Leo Strauss, superstar chinoise
Quelque peu délaissé en Europe, son nom n’a pourtant pas été oublié partout : à l’autre bout de la planète, le philosophe allemand Leo Strauss (1899-1973), dont la pensée le classe en général parmi les rangs conservateurs, suscite une véritable passion – la « fièvre de Strauss » (施特劳斯热) – chez les intellectuels et les hommes politiques. Une influence qui permet de mieux comprendre en retour la nouvelle ligne idéologique adoptée par la Chine sur la scène internationale.
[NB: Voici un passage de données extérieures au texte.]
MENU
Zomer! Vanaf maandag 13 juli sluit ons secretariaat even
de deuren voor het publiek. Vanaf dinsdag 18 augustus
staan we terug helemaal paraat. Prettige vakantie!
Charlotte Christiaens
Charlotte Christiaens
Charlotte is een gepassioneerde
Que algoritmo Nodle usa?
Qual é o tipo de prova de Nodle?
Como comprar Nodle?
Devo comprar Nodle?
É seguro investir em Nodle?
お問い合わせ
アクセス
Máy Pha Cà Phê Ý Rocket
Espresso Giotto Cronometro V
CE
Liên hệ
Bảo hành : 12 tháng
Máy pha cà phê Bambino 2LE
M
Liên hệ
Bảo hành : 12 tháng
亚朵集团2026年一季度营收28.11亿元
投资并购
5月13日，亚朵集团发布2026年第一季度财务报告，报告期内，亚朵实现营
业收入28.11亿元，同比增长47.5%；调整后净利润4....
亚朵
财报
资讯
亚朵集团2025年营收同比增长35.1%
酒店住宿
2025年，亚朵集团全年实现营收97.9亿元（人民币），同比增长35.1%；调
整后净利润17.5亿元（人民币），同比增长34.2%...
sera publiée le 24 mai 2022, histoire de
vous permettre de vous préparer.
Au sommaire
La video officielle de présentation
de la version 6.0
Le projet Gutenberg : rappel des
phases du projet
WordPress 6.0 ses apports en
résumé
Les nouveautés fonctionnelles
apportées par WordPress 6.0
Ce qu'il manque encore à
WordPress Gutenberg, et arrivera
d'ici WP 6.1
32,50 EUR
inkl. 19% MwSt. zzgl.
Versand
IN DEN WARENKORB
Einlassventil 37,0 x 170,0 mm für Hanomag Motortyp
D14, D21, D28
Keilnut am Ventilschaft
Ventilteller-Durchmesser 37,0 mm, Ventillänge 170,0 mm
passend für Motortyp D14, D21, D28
« Pourquoi les États-Unis prônent-ils le respect de la souveraineté et de l’intégrité territoriale sur la question ukrainienne mais ne respectent-ils pas la souveraineté et l’intégrité territoriale de la Chine sur la question de Taïwan ? Pourquoi demandent-ils à la Chine de ne pas fournir des armes à la Russie alors qu’ils en vendent depuis longtemps à Taïwan […] ? » Pour sa première conférence de presse, le nouveau ministre chinois des Affaires étrangères Qin Gang s’est voulu résolument offensif à l’égard des États-Unis. Comment expliquer ce deux poids, deux mesures de la part des Américains qui, aux yeux de Qin Gang, s’absolvent des règles qu’ils veulent imposer aux autres ? N’est-ce pas le signe que les Américains continuent de se considérer sur le mode de l’exceptionnalisme moral, donnant des leçons au monde entier comme s’ils étaient investis d’une mission supérieure plutôt que de traiter d’égal à égal avec les autres nations ? Pour le nouveau ministre chinois, les États-Unis n’incarnent pas le Bien, pas plus que la Chine ou d’autres n’incarnent le Mal. Les relations internationales demandent un peu plus de subtilité. Elles ne peuvent simplement s’évaluer à l’aune de normes morales abstraites mais doivent prendre en compte une certaine relativité des valeurs qui y dialoguent. Le philosophe Leo Strauss n’aurait pas désapprouvé.
Figure discrète peu connue de la tradition occidentale, Leo Strauss compte aujourd’hui parmi les références philosophiques les plus étudiées à l’autre bout du monde, en Chine. Pour comprendre cette vogue, il faut revenir sur l’histoire de son importation en fait assez récente dans l’empire du Milieu. Comme le résume Hengying Rong dans son article « La réception de Leo Strauss en Chine. Deux straussiens chinois, entre tentation théologique et critique du politique » (2019), il faut attendre 1985 pour qu’un premier ouvrage de Strauss – What is Political Philosophy ? – y soit traduit. « On ne distingue pas encore d’intérêt particulier pour Strauss lui-même. […] Il faut attendre les alentours des années 2000 », en particulier la parution de La Docilité du hérisson du philosophe Liu Xiaofeng, pour que Strauss commence à susciter l’attention. C’est finalement entre 2011 et 2013 qu’a lieu une « traduction massive des ouvrages de Strauss ».